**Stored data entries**
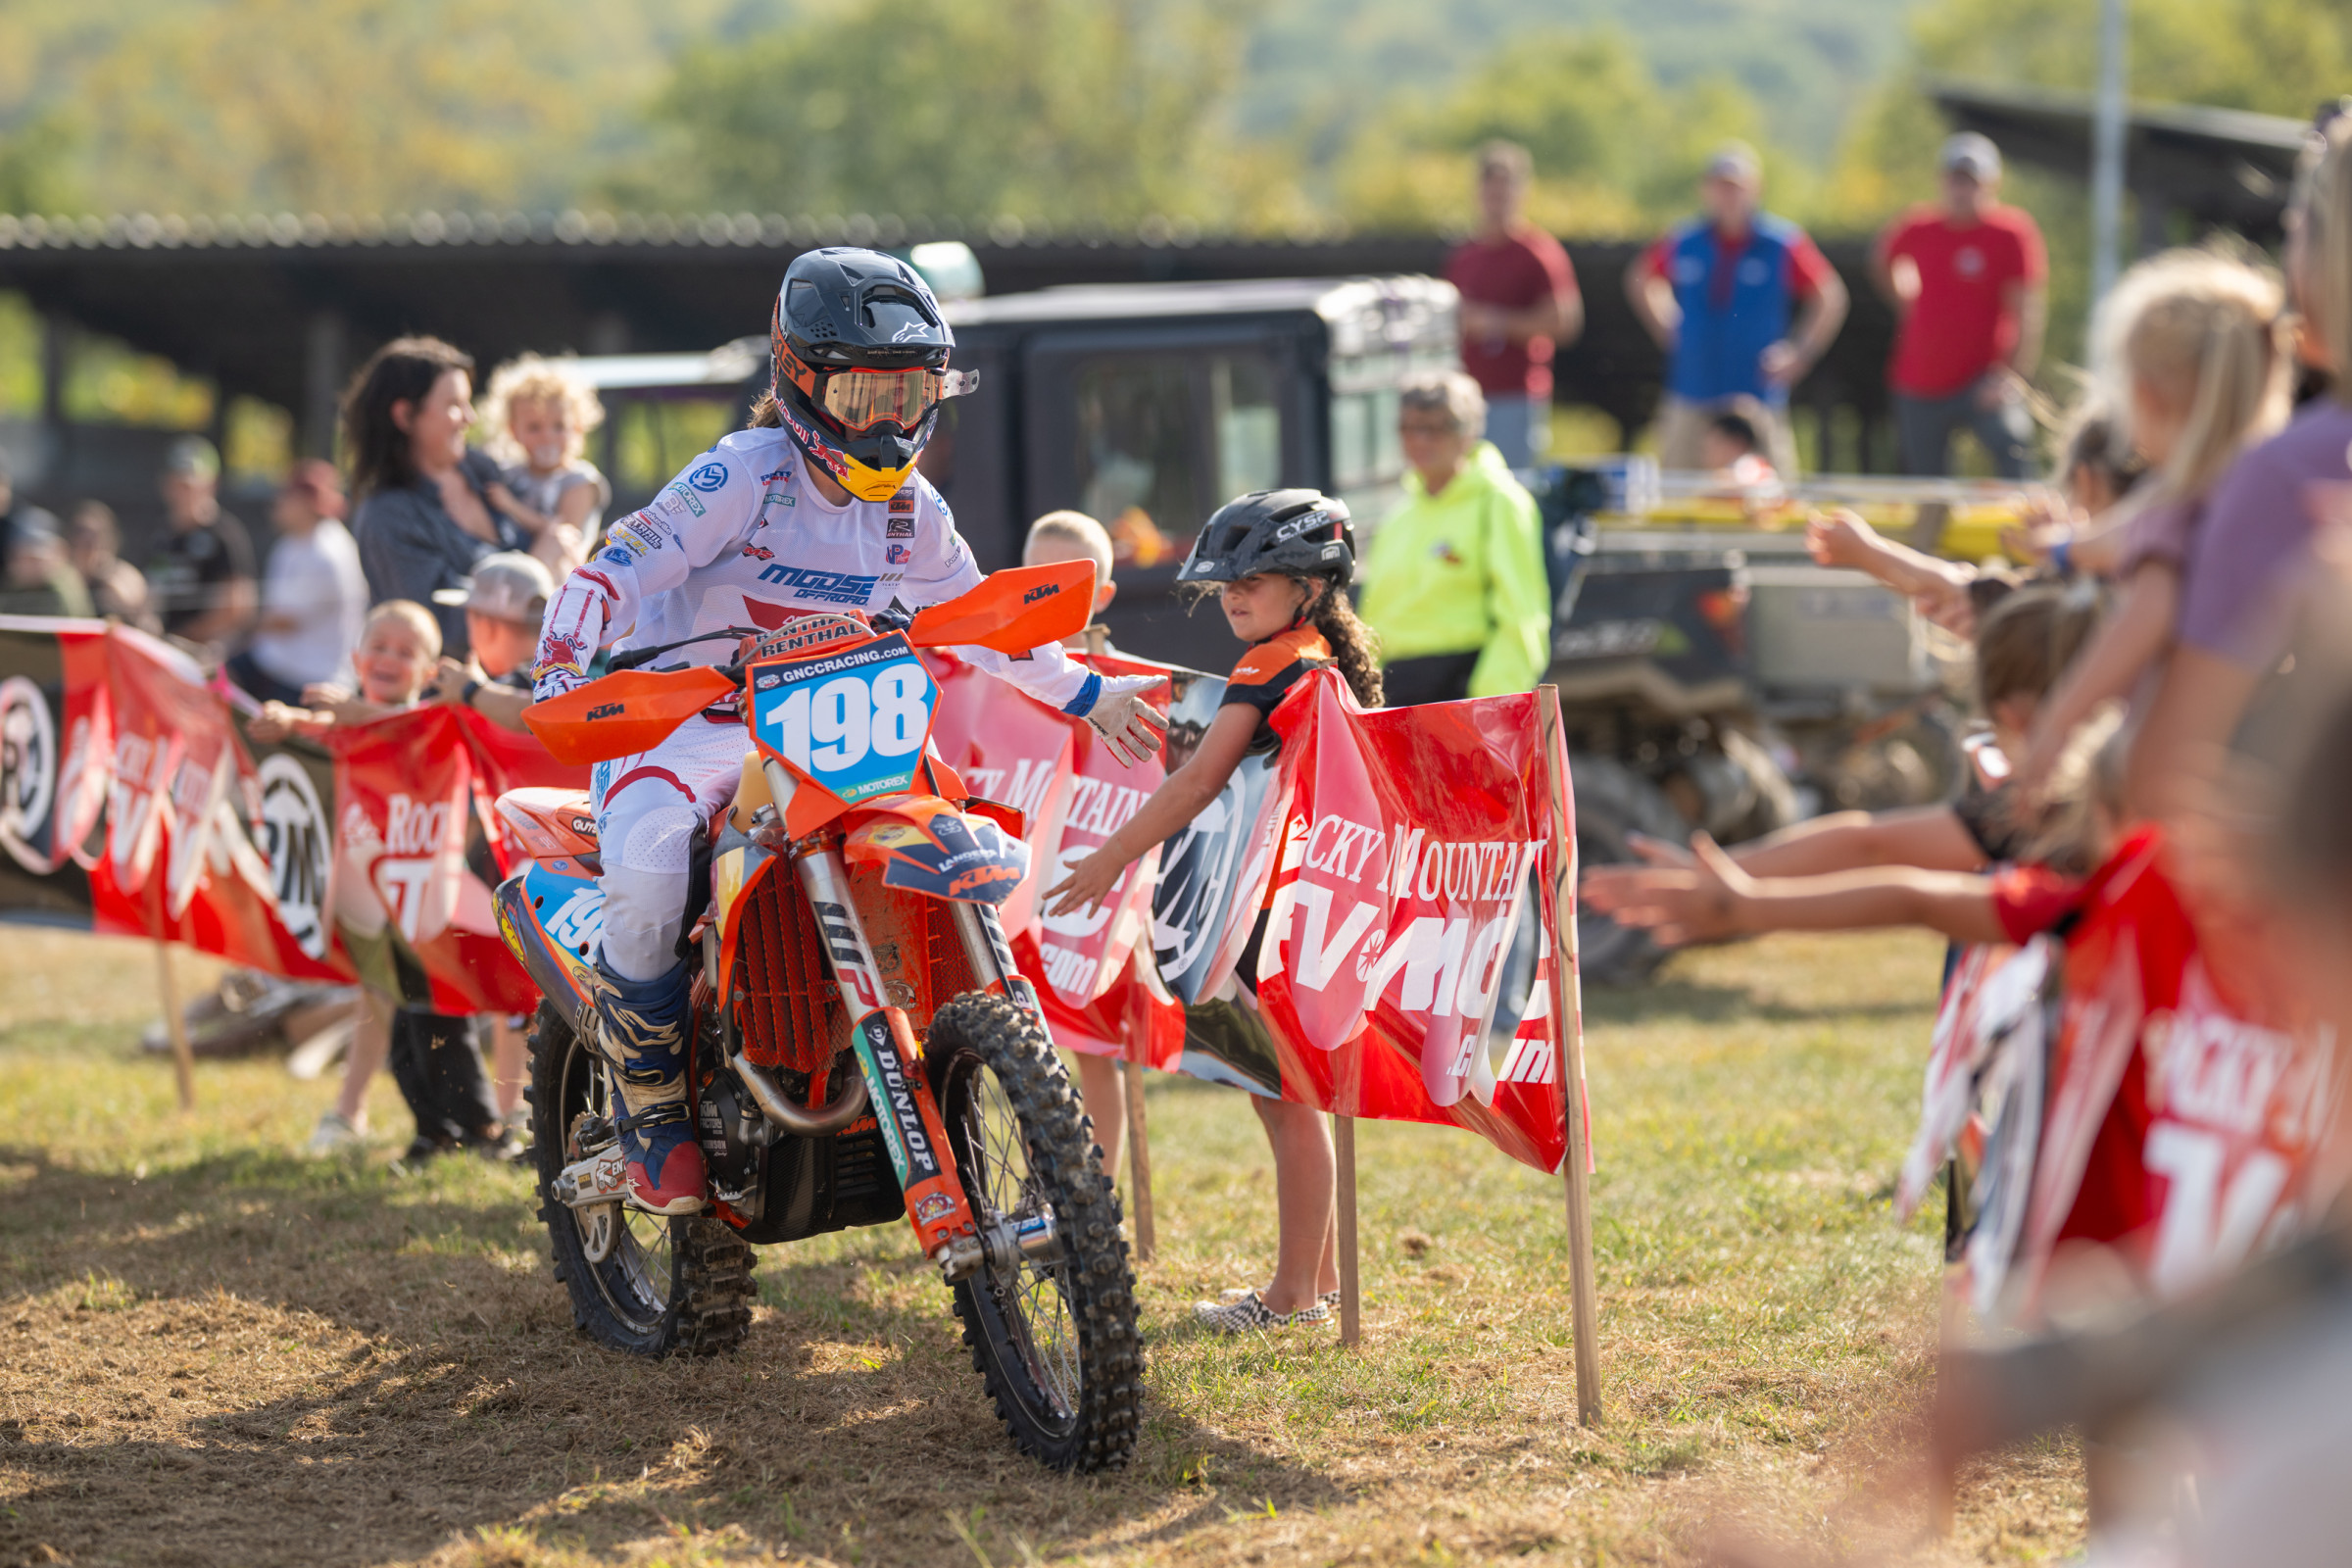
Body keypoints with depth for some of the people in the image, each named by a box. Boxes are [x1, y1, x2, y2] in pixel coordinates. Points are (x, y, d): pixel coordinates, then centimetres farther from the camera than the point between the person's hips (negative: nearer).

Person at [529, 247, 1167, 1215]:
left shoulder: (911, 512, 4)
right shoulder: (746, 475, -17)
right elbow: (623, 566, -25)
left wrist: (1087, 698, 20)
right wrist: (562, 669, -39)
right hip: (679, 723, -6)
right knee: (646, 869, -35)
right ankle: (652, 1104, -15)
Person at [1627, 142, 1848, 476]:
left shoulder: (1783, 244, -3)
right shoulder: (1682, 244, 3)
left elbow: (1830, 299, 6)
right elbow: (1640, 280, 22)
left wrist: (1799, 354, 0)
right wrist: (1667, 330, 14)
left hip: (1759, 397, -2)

--

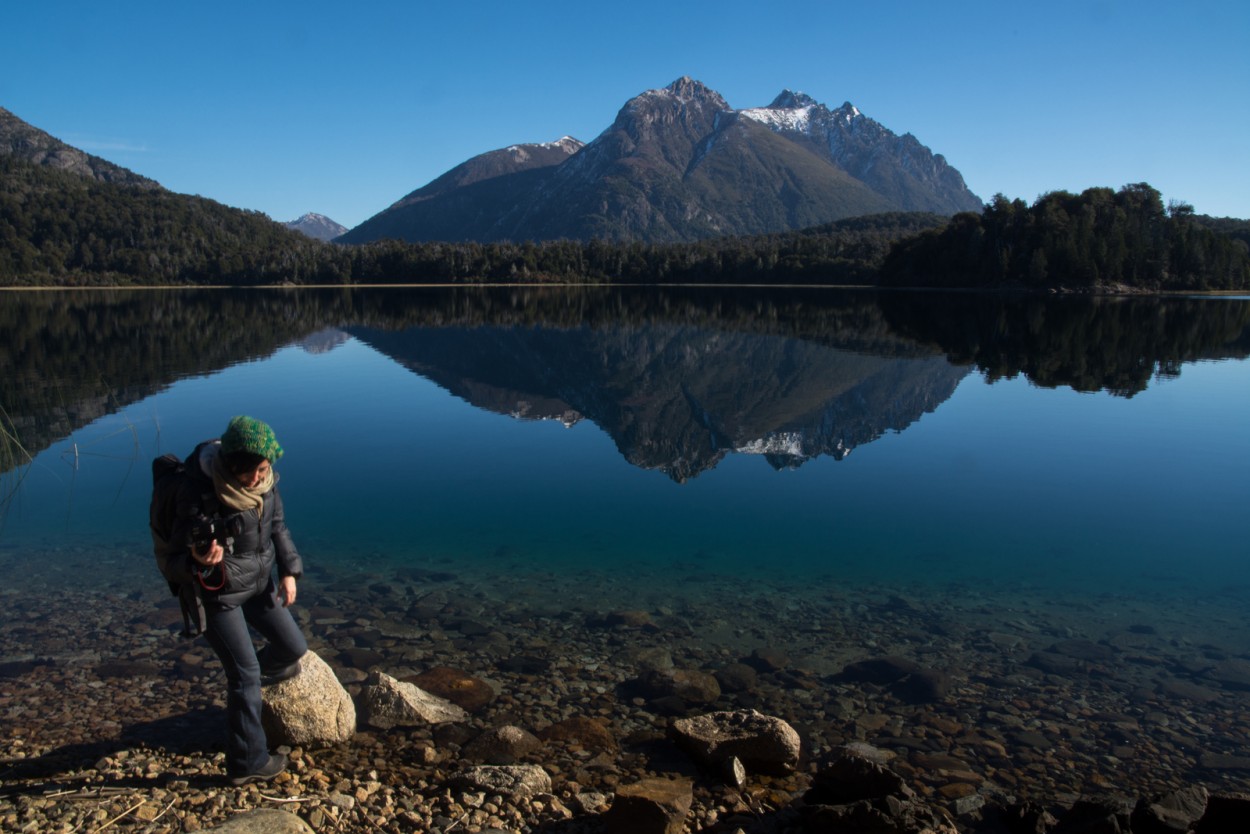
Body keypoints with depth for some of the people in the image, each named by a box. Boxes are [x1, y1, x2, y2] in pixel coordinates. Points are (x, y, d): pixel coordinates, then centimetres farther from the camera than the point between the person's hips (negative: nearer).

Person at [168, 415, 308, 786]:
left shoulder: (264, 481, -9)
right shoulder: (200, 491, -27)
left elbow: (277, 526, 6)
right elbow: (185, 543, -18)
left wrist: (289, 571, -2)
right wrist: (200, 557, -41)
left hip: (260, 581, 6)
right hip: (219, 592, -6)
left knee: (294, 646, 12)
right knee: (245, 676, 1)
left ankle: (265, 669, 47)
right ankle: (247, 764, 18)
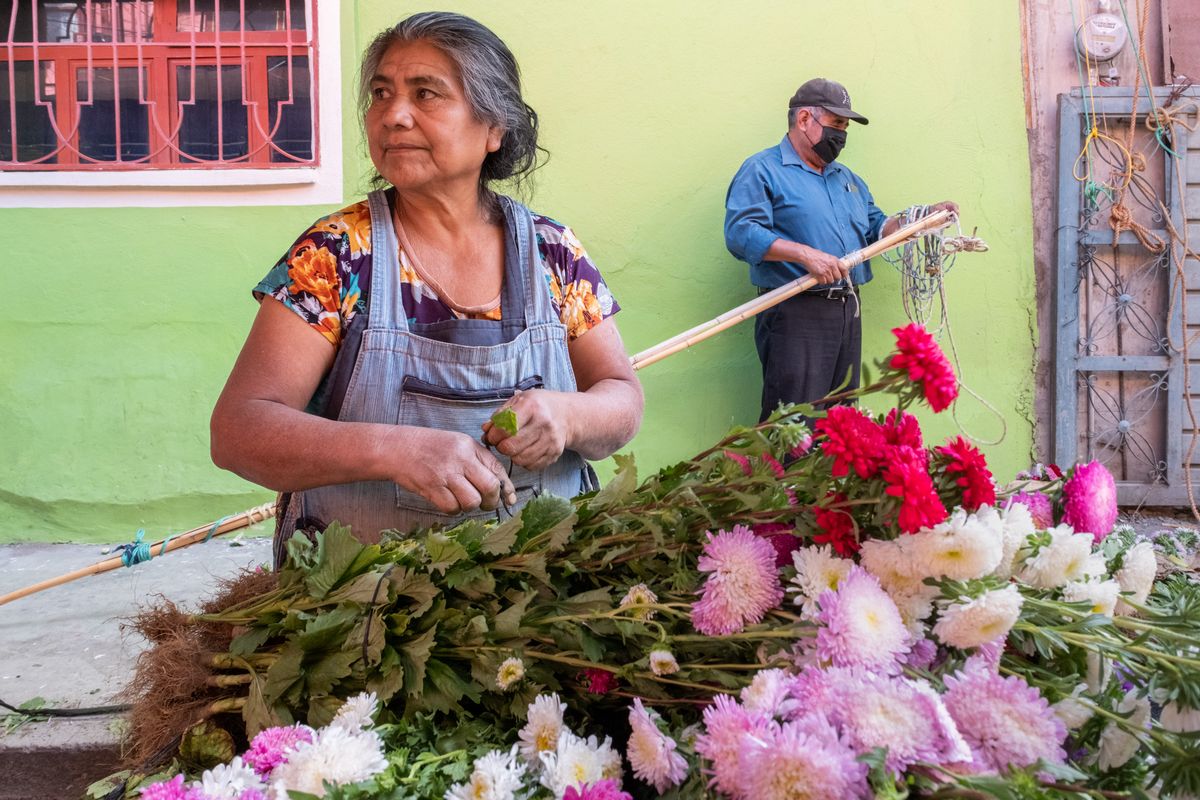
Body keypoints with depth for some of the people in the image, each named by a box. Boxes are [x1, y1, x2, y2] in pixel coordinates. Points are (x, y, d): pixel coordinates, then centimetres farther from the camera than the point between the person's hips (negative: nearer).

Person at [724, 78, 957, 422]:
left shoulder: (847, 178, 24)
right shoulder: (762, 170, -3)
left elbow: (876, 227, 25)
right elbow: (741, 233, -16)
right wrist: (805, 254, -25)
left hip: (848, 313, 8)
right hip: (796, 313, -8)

--

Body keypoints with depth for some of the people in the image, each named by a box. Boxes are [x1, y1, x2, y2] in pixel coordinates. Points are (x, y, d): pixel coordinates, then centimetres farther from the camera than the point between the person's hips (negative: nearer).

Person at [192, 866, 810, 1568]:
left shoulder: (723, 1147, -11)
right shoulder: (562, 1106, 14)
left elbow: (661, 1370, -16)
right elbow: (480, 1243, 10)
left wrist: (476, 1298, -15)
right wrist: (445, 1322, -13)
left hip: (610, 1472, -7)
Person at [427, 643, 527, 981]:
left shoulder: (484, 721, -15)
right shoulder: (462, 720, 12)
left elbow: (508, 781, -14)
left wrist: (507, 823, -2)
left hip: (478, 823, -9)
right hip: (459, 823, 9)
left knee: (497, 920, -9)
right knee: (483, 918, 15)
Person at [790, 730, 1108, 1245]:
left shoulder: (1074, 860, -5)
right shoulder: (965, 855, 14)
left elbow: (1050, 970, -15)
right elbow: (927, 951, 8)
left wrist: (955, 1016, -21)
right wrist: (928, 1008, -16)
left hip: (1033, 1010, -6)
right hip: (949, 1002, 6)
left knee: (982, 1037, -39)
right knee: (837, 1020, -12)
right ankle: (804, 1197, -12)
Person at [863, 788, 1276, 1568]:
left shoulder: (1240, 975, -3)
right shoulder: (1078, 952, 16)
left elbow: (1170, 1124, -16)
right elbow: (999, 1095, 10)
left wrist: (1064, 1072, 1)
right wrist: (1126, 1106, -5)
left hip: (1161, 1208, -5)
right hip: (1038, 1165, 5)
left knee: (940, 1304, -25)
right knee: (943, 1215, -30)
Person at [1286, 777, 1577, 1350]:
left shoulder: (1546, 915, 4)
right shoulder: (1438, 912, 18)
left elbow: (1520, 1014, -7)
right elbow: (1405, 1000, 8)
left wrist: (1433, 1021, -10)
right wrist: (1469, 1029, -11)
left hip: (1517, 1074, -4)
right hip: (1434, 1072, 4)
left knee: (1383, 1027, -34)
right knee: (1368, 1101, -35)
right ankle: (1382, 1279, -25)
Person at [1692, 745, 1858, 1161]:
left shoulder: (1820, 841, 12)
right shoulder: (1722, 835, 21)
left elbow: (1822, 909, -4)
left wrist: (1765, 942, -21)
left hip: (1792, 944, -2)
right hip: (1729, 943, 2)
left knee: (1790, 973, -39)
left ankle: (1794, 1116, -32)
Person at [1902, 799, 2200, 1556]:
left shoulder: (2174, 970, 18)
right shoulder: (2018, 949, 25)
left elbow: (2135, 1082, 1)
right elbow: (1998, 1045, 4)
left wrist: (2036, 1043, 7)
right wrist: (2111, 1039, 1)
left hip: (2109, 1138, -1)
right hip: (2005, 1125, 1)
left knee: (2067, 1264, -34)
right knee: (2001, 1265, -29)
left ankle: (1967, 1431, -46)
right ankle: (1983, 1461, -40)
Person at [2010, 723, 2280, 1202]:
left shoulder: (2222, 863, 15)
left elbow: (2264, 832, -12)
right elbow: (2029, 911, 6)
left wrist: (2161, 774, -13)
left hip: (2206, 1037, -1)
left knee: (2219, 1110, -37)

**Work to complete**
Print everything in the material above from the line containing "right knee: (943, 1215, -30)" down to the line containing "right knee: (1368, 1101, -35)", both included, without changing a character.

**Solved problem**
right knee: (943, 1215, -30)
Person at [1286, 777, 1577, 1350]:
left shoulder: (1546, 915, 4)
right shoulder: (1438, 912, 18)
left elbow: (1520, 1014, -7)
right elbow: (1405, 1000, 8)
left wrist: (1433, 1021, -10)
right wrist: (1469, 1029, -11)
left hip: (1517, 1074, -4)
right hip: (1434, 1072, 4)
left knee: (1383, 1027, -34)
right knee: (1368, 1101, -35)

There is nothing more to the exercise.